§ Material shown
──────────────────────────────

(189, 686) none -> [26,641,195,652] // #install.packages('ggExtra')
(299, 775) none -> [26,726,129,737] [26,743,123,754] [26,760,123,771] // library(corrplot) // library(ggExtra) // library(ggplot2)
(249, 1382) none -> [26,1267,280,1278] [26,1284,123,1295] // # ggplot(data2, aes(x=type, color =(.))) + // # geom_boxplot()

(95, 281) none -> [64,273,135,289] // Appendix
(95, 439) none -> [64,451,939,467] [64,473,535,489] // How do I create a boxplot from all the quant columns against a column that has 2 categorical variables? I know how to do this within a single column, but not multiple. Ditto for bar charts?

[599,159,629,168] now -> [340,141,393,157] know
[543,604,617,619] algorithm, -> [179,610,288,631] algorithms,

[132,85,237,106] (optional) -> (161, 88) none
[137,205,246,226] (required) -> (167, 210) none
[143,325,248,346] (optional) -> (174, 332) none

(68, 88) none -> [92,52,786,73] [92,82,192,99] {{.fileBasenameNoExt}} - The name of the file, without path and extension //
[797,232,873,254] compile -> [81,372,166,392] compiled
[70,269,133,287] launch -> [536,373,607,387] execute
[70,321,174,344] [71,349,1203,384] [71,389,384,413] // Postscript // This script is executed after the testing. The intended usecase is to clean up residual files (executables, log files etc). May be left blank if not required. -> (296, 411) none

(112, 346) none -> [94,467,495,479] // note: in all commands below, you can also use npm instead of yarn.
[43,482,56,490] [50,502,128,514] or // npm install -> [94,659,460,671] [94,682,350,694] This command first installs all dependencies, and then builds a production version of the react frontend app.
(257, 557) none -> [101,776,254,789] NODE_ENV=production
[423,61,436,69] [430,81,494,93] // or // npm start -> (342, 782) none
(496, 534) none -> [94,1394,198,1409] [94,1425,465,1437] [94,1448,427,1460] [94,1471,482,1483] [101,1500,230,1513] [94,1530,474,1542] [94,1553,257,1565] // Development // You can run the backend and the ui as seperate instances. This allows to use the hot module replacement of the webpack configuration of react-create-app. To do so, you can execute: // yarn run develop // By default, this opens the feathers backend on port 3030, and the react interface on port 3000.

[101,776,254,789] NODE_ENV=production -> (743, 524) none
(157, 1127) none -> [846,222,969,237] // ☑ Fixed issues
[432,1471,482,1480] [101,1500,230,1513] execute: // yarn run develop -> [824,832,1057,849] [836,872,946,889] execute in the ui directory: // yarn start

──────────────────────────────

§ What you should do
Would you please return all lines from the listing above that contain "install"?

§ Response area
(189, 686) none -> [26,641,195,652] // #install.packages('ggExtra')
[43,482,56,490] [50,502,128,514] or // npm install -> [94,659,460,671] [94,682,350,694] This command first installs all dependencies, and then builds a production version of the react frontend app.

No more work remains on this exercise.